I like Clint and Dallas. Also, Durango, Rocky, Stonewall, Jackson, Wrangler, Levi, Wyatt, Rebel, Rowdy.


----------



## flytobecat (Mar 28, 2010)

Lil Jo is cute or Lil John.
There's Chico, Shiloh, Wyatt, and Ace.


----------



## Boo Walker (Jul 25, 2012)

Such a flashy guy, looks like a "Joker"


----------



## Skyseternalangel (Jul 23, 2011)

I like Mighty Joe (Joey)
Johnny Cash (Dollar)
Hawk


----------



## cakemom (Jul 4, 2010)

I'm strange, and I know this, but I immediately thought Charisma when i saw him! And that shortened to Charlie. 
He looks like one of those good looking but smaller guys women will count out for for tall bo hunk, then turn back when the little guy is smart and charismatic AnD pretty!!
_Posted via Mobile Device_


----------



## WesternRider88 (Oct 30, 2012)

He is so pretty!!! I think he looks like a Joey.


----------



## frizzy (Jun 10, 2012)

He looks like a Charlie to me


----------



## LilacsBloom (Jun 30, 2013)

When I read that he had one blue eye, I immediately thought "Blue"' then saw that it was on your list. I think it's really cute!


----------



## DancingArabian (Jul 15, 2011)

Picasso
Moneigh (a play on Monet)
_Posted via Mobile Device_


----------



## FeatheredFeet (Jan 27, 2010)

How about, Dakota, Cheyenne, Bronson, Cimarron, Ruger.
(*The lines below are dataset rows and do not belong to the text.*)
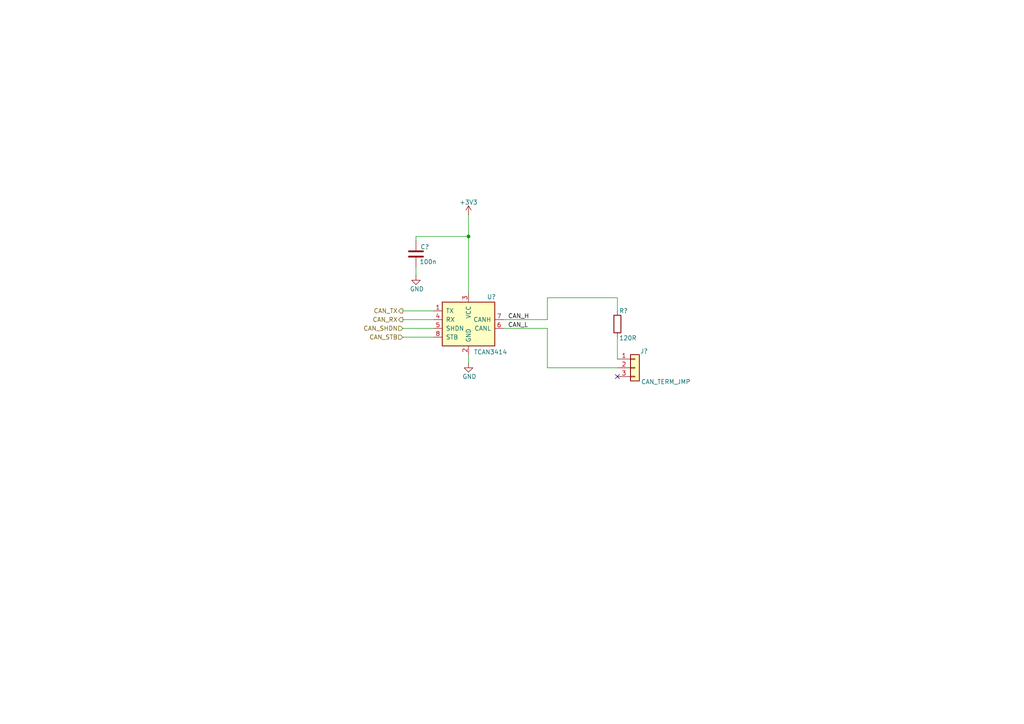
<source format=kicad_sch>
(kicad_sch
	(version 20250114)
	(generator "eeschema")
	(generator_version "9.0")
	(uuid "58dbc6f6-880c-43ba-8f61-3e8cf6834702")
	(paper "A4")
	(title_block
		(title "STM32F405 ESC")
		(rev "0.0.1")
		(company "mangoByte")
	)
	
	(junction
		(at 135.89 68.58)
		(diameter 0)
		(color 0 0 0 0)
		(uuid "091c67da-09af-4ce7-9070-52fb8b8184ad")
	)
	(no_connect
		(at 179.07 109.22)
		(uuid "a20bca54-1865-461d-bc6e-2f37836d488c")
	)
	(wire
		(pts
			(xy 120.65 68.58) (xy 135.89 68.58)
		)
		(stroke
			(width 0)
			(type default)
		)
		(uuid "1dfcb60d-2f18-497b-941a-1632df8eb5f4")
	)
	(wire
		(pts
			(xy 116.84 95.25) (xy 125.73 95.25)
		)
		(stroke
			(width 0)
			(type default)
		)
		(uuid "23bb2e04-c069-41d6-bdb6-5de4cc32e101")
	)
	(wire
		(pts
			(xy 146.05 92.71) (xy 158.75 92.71)
		)
		(stroke
			(width 0)
			(type default)
		)
		(uuid "28254881-c64e-4b9a-aded-f49dd97b6863")
	)
	(wire
		(pts
			(xy 158.75 86.36) (xy 179.07 86.36)
		)
		(stroke
			(width 0)
			(type default)
		)
		(uuid "379d0e18-8243-48d8-90a3-19fb95598bd0")
	)
	(wire
		(pts
			(xy 179.07 86.36) (xy 179.07 90.17)
		)
		(stroke
			(width 0)
			(type default)
		)
		(uuid "3df5bb90-a352-4c19-b9ee-5d506c16430b")
	)
	(wire
		(pts
			(xy 116.84 97.79) (xy 125.73 97.79)
		)
		(stroke
			(width 0)
			(type default)
		)
		(uuid "3e5ed82b-c305-4062-ad89-17bc0840161c")
	)
	(wire
		(pts
			(xy 116.84 92.71) (xy 125.73 92.71)
		)
		(stroke
			(width 0)
			(type default)
		)
		(uuid "4924f239-9dfc-4f2e-a5d1-418580e0af8a")
	)
	(wire
		(pts
			(xy 135.89 62.23) (xy 135.89 68.58)
		)
		(stroke
			(width 0)
			(type default)
		)
		(uuid "8377eb54-97f3-4718-abe8-1dca6539c17a")
	)
	(wire
		(pts
			(xy 120.65 77.47) (xy 120.65 80.01)
		)
		(stroke
			(width 0)
			(type default)
		)
		(uuid "9ef4aa71-1591-4166-965e-6b8cd19d0ac7")
	)
	(wire
		(pts
			(xy 116.84 90.17) (xy 125.73 90.17)
		)
		(stroke
			(width 0)
			(type default)
		)
		(uuid "9fcc70eb-5953-418e-97f3-d2d27068f284")
	)
	(wire
		(pts
			(xy 146.05 95.25) (xy 158.75 95.25)
		)
		(stroke
			(width 0)
			(type default)
		)
		(uuid "a69ef3e8-3425-478f-b39e-f147f6b5952d")
	)
	(wire
		(pts
			(xy 158.75 106.68) (xy 179.07 106.68)
		)
		(stroke
			(width 0)
			(type default)
		)
		(uuid "a9042746-8c8c-4063-b337-2ed54ad5993c")
	)
	(wire
		(pts
			(xy 135.89 102.87) (xy 135.89 105.41)
		)
		(stroke
			(width 0)
			(type default)
		)
		(uuid "ac66e18e-dbf3-4b23-8f61-ee20e3c3d120")
	)
	(wire
		(pts
			(xy 135.89 68.58) (xy 135.89 85.09)
		)
		(stroke
			(width 0)
			(type default)
		)
		(uuid "c64347ae-4794-4f90-8d0f-fef7318cd507")
	)
	(wire
		(pts
			(xy 158.75 95.25) (xy 158.75 106.68)
		)
		(stroke
			(width 0)
			(type default)
		)
		(uuid "d0ddd94f-b744-41a1-b396-3c1efd326b18")
	)
	(wire
		(pts
			(xy 179.07 97.79) (xy 179.07 104.14)
		)
		(stroke
			(width 0)
			(type default)
		)
		(uuid "d0fccc5b-1433-4d4b-b079-d21404dbd017")
	)
	(wire
		(pts
			(xy 120.65 69.85) (xy 120.65 68.58)
		)
		(stroke
			(width 0)
			(type default)
		)
		(uuid "d63eb27c-1c02-4085-bbb3-53e8a9c0271b")
	)
	(wire
		(pts
			(xy 158.75 92.71) (xy 158.75 86.36)
		)
		(stroke
			(width 0)
			(type default)
		)
		(uuid "fe5e3c71-fdc0-44d6-a8d2-3675e2d2c96d")
	)
	(label "CAN_L"
		(at 147.32 95.25 0)
		(effects
			(font
				(size 1.27 1.27)
			)
			(justify left bottom)
		)
		(uuid "7084adda-4d2a-4cc2-bc87-fe00101bac92")
	)
	(label "CAN_H"
		(at 147.32 92.71 0)
		(effects
			(font
				(size 1.27 1.27)
			)
			(justify left bottom)
		)
		(uuid "82f726d8-2465-4908-b900-b252b4c647d6")
	)
	(hierarchical_label "CAN_TX"
		(shape output)
		(at 116.84 90.17 180)
		(effects
			(font
				(size 1.27 1.27)
			)
			(justify right)
		)
		(uuid "2bbc7dff-94ff-4607-b0a4-ec6392f4d2c6")
	)
	(hierarchical_label "CAN_SHDN"
		(shape input)
		(at 116.84 95.25 180)
		(effects
			(font
				(size 1.27 1.27)
			)
			(justify right)
		)
		(uuid "50ff74c6-9197-4afc-95df-7b9c60f3bff4")
	)
	(hierarchical_label "CAN_STB"
		(shape input)
		(at 116.84 97.79 180)
		(effects
			(font
				(size 1.27 1.27)
			)
			(justify right)
		)
		(uuid "c27b60c4-aaa8-479e-93bb-da7bb391f82d")
	)
	(hierarchical_label "CAN_RX"
		(shape output)
		(at 116.84 92.71 180)
		(effects
			(font
				(size 1.27 1.27)
			)
			(justify right)
		)
		(uuid "e1399939-b5ec-468c-9eed-da75166f437a")
	)
	(symbol
		(lib_id "Connector_Generic:Conn_01x03")
		(at 184.15 106.68 0)
		(unit 1)
		(exclude_from_sim no)
		(in_bom yes)
		(on_board yes)
		(dnp no)
		(uuid "3d6ab8a2-f81f-4cdd-a82d-9338a0a853ce")
		(property "Reference" "J?"
			(at 185.674 101.854 0)
			(effects
				(font
					(size 1.27 1.27)
				)
				(justify left)
			)
		)
		(property "Value" "CAN_TERM_JMP"
			(at 185.928 110.744 0)
			(effects
				(font
					(size 1.27 1.27)
				)
				(justify left)
			)
		)
		(property "Footprint" ""
			(at 184.15 106.68 0)
			(effects
				(font
					(size 1.27 1.27)
				)
				(hide yes)
			)
		)
		(property "Datasheet" "~"
			(at 184.15 106.68 0)
			(effects
				(font
					(size 1.27 1.27)
				)
				(hide yes)
			)
		)
		(property "Description" "Generic connector, single row, 01x03, script generated (kicad-library-utils/schlib/autogen/connector/)"
			(at 184.15 106.68 0)
			(effects
				(font
					(size 1.27 1.27)
				)
				(hide yes)
			)
		)
		(pin "1"
			(uuid "b4e19d06-4578-448b-88da-d97041f26542")
		)
		(pin "2"
			(uuid "eb5b5ea4-1894-4b1b-aef9-7406f84c30df")
		)
		(pin "3"
			(uuid "42c0b7d5-3203-4b5a-94d2-0ed45d75ec0e")
		)
		(instances
			(project ""
				(path "/2a01873c-957a-4ca2-97b2-51cbc5d7526f/6aac17aa-d1d5-4ba9-9256-45c3f86e9855"
					(reference "J?")
					(unit 1)
				)
			)
		)
	)
	(symbol
		(lib_id "power:GND")
		(at 120.65 80.01 0)
		(unit 1)
		(exclude_from_sim no)
		(in_bom yes)
		(on_board yes)
		(dnp no)
		(uuid "5c22bbfc-b0f2-40e0-931e-e28c435a82ed")
		(property "Reference" "#PWR048"
			(at 120.65 86.36 0)
			(effects
				(font
					(size 1.27 1.27)
				)
				(hide yes)
			)
		)
		(property "Value" "GND"
			(at 120.904 83.82 0)
			(effects
				(font
					(size 1.27 1.27)
				)
			)
		)
		(property "Footprint" ""
			(at 120.65 80.01 0)
			(effects
				(font
					(size 1.27 1.27)
				)
				(hide yes)
			)
		)
		(property "Datasheet" ""
			(at 120.65 80.01 0)
			(effects
				(font
					(size 1.27 1.27)
				)
				(hide yes)
			)
		)
		(property "Description" "Power symbol creates a global label with name \"GND\" , ground"
			(at 120.65 80.01 0)
			(effects
				(font
					(size 1.27 1.27)
				)
				(hide yes)
			)
		)
		(pin "1"
			(uuid "337efdf7-12b5-437b-b47a-63e96829cfa4")
		)
		(instances
			(project "STM32-ESC"
				(path "/2a01873c-957a-4ca2-97b2-51cbc5d7526f/6aac17aa-d1d5-4ba9-9256-45c3f86e9855"
					(reference "#PWR048")
					(unit 1)
				)
			)
		)
	)
	(symbol
		(lib_id "power:+3V3")
		(at 135.89 62.23 0)
		(unit 1)
		(exclude_from_sim no)
		(in_bom yes)
		(on_board yes)
		(dnp no)
		(uuid "649c585b-c027-4a76-879f-2a7e68eda5a4")
		(property "Reference" "#PWR047"
			(at 135.89 66.04 0)
			(effects
				(font
					(size 1.27 1.27)
				)
				(hide yes)
			)
		)
		(property "Value" "+3V3"
			(at 135.89 58.674 0)
			(effects
				(font
					(size 1.27 1.27)
				)
			)
		)
		(property "Footprint" ""
			(at 135.89 62.23 0)
			(effects
				(font
					(size 1.27 1.27)
				)
				(hide yes)
			)
		)
		(property "Datasheet" ""
			(at 135.89 62.23 0)
			(effects
				(font
					(size 1.27 1.27)
				)
				(hide yes)
			)
		)
		(property "Description" "Power symbol creates a global label with name \"+3V3\""
			(at 135.89 62.23 0)
			(effects
				(font
					(size 1.27 1.27)
				)
				(hide yes)
			)
		)
		(pin "1"
			(uuid "e566409f-1d4b-4bf0-a182-28f68a6284ea")
		)
		(instances
			(project ""
				(path "/2a01873c-957a-4ca2-97b2-51cbc5d7526f/6aac17aa-d1d5-4ba9-9256-45c3f86e9855"
					(reference "#PWR047")
					(unit 1)
				)
			)
		)
	)
	(symbol
		(lib_id "power:GND")
		(at 135.89 105.41 0)
		(unit 1)
		(exclude_from_sim no)
		(in_bom yes)
		(on_board yes)
		(dnp no)
		(uuid "8a750aea-7f97-4a7a-8693-12a59f0e325a")
		(property "Reference" "#PWR046"
			(at 135.89 111.76 0)
			(effects
				(font
					(size 1.27 1.27)
				)
				(hide yes)
			)
		)
		(property "Value" "GND"
			(at 136.144 109.22 0)
			(effects
				(font
					(size 1.27 1.27)
				)
			)
		)
		(property "Footprint" ""
			(at 135.89 105.41 0)
			(effects
				(font
					(size 1.27 1.27)
				)
				(hide yes)
			)
		)
		(property "Datasheet" ""
			(at 135.89 105.41 0)
			(effects
				(font
					(size 1.27 1.27)
				)
				(hide yes)
			)
		)
		(property "Description" "Power symbol creates a global label with name \"GND\" , ground"
			(at 135.89 105.41 0)
			(effects
				(font
					(size 1.27 1.27)
				)
				(hide yes)
			)
		)
		(pin "1"
			(uuid "65b2de93-3975-4263-adee-4447ee2764f4")
		)
		(instances
			(project ""
				(path "/2a01873c-957a-4ca2-97b2-51cbc5d7526f/6aac17aa-d1d5-4ba9-9256-45c3f86e9855"
					(reference "#PWR046")
					(unit 1)
				)
			)
		)
	)
	(symbol
		(lib_id "No silk screen devices:R")
		(at 179.07 93.98 180)
		(unit 1)
		(exclude_from_sim no)
		(in_bom yes)
		(on_board yes)
		(dnp no)
		(uuid "a2d218f5-e130-4c33-af67-85acc141de30")
		(property "Reference" "R?"
			(at 180.848 90.17 0)
			(effects
				(font
					(size 1.27 1.27)
				)
			)
		)
		(property "Value" "120R"
			(at 182.118 98.044 0)
			(effects
				(font
					(size 1.27 1.27)
				)
			)
		)
		(property "Footprint" ""
			(at 180.848 93.98 90)
			(effects
				(font
					(size 1.27 1.27)
				)
				(hide yes)
			)
		)
		(property "Datasheet" "~"
			(at 179.07 93.98 0)
			(effects
				(font
					(size 1.27 1.27)
				)
				(hide yes)
			)
		)
		(property "Description" "Resistor"
			(at 179.07 93.98 0)
			(effects
				(font
					(size 1.27 1.27)
				)
				(hide yes)
			)
		)
		(pin "2"
			(uuid "c64bcb4f-34ba-4fde-b7a0-2681ba0eed38")
		)
		(pin "1"
			(uuid "21e8dc7a-d810-4beb-b2f5-08ef1ec82000")
		)
		(instances
			(project "STM32-ESC"
				(path "/2a01873c-957a-4ca2-97b2-51cbc5d7526f/6aac17aa-d1d5-4ba9-9256-45c3f86e9855"
					(reference "R?")
					(unit 1)
				)
			)
		)
	)
	(symbol
		(lib_id "personal-library:TCAN3414")
		(at 135.89 92.71 0)
		(unit 1)
		(exclude_from_sim no)
		(in_bom yes)
		(on_board yes)
		(dnp no)
		(uuid "b2b8486b-b92d-468a-b62d-3f7aa3c58cc1")
		(property "Reference" "U?"
			(at 141.224 86.106 0)
			(effects
				(font
					(size 1.27 1.27)
				)
				(justify left)
			)
		)
		(property "Value" "TCAN3414"
			(at 137.414 102.108 0)
			(effects
				(font
					(size 1.27 1.27)
				)
				(justify left)
			)
		)
		(property "Footprint" "Package_SO:SOIC-8_3.9x4.9mm_P1.27mm"
			(at 135.89 115.316 0)
			(effects
				(font
					(size 1.27 1.27)
				)
				(hide yes)
			)
		)
		(property "Datasheet" "http://www.ti.com/lit/ds/symlink/sn65hvd230.pdf"
			(at 136.144 113.538 0)
			(effects
				(font
					(size 1.27 1.27)
				)
				(hide yes)
			)
		)
		(property "Description" "CAN Bus Transceivers, 3.3V, 1Mbps, Low-Power capabilities, SOIC-8"
			(at 136.652 117.348 0)
			(effects
				(font
					(size 1.27 1.27)
				)
				(hide yes)
			)
		)
		(pin "1"
			(uuid "3d5e6a6b-867b-4a3e-a35e-88fec24d3042")
		)
		(pin "8"
			(uuid "5e409226-fb36-4720-af8b-7fb4bc0e2756")
		)
		(pin "7"
			(uuid "29788ee6-d0d4-4749-8fac-3a31cec29f96")
		)
		(pin "5"
			(uuid "37018156-fd0b-48f4-bc52-4d56ce00aa32")
		)
		(pin "6"
			(uuid "10214e80-00bb-4620-9acb-fc7c81aa330e")
		)
		(pin "4"
			(uuid "c0ad8894-5ef9-486b-89ae-f912e4a930d5")
		)
		(pin "3"
			(uuid "1436c7c0-8116-44dc-80e4-cd7c1bfca55e")
		)
		(pin "2"
			(uuid "0048640e-b992-4a06-8b3b-f2601f0826b8")
		)
		(instances
			(project "STM32-ESC"
				(path "/2a01873c-957a-4ca2-97b2-51cbc5d7526f/6aac17aa-d1d5-4ba9-9256-45c3f86e9855"
					(reference "U?")
					(unit 1)
				)
			)
		)
	)
	(symbol
		(lib_id "Device:C")
		(at 120.65 73.66 0)
		(unit 1)
		(exclude_from_sim no)
		(in_bom yes)
		(on_board yes)
		(dnp no)
		(uuid "c76f9e96-8925-4699-83d7-dccd31b1923f")
		(property "Reference" "C?"
			(at 121.92 71.628 0)
			(effects
				(font
					(size 1.27 1.27)
				)
				(justify left)
			)
		)
		(property "Value" "100n"
			(at 121.666 75.946 0)
			(effects
				(font
					(size 1.27 1.27)
				)
				(justify left)
			)
		)
		(property "Footprint" "No Silkscreen:C_0402_1005Metric"
			(at 121.6152 77.47 0)
			(effects
				(font
					(size 1.27 1.27)
				)
				(hide yes)
			)
		)
		(property "Datasheet" "~"
			(at 120.65 73.66 0)
			(effects
				(font
					(size 1.27 1.27)
				)
				(hide yes)
			)
		)
		(property "Description" "Unpolarized capacitor"
			(at 120.65 73.66 0)
			(effects
				(font
					(size 1.27 1.27)
				)
				(hide yes)
			)
		)
		(pin "2"
			(uuid "1cbe3d3c-429e-4eb9-b281-74e6660d27c0")
		)
		(pin "1"
			(uuid "b2befbd8-a47b-44cc-841c-a2096a711b70")
		)
		(instances
			(project "STM32-ESC"
				(path "/2a01873c-957a-4ca2-97b2-51cbc5d7526f/6aac17aa-d1d5-4ba9-9256-45c3f86e9855"
					(reference "C?")
					(unit 1)
				)
			)
		)
	)
)

</source>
Very cute little lad you have there.

Lizzie


----------



## kimijo (Jul 17, 2013)

Thanks for all the suggestions!  I like Charlie, Joey, and blue I think! But I think I might stick with lil Jo and call him Joey! Especially since my middle name is Jo! Thanks!!!  
_Posted via Mobile Device_


----------



## Country Woman (Dec 14, 2011)

Little Duke 
Conchise


----------



## Endiku (Dec 6, 2010)

Banjo
Tucker
Lariat
Pistol
Roy

I really liked Charlie though. It just seems...him.


----------



## texenstar (Jul 19, 2013)

I like Tex.

But some others.

Kirus
Xanadu
Zippy
Zeek

I like 'Z' names 

Good Luck


----------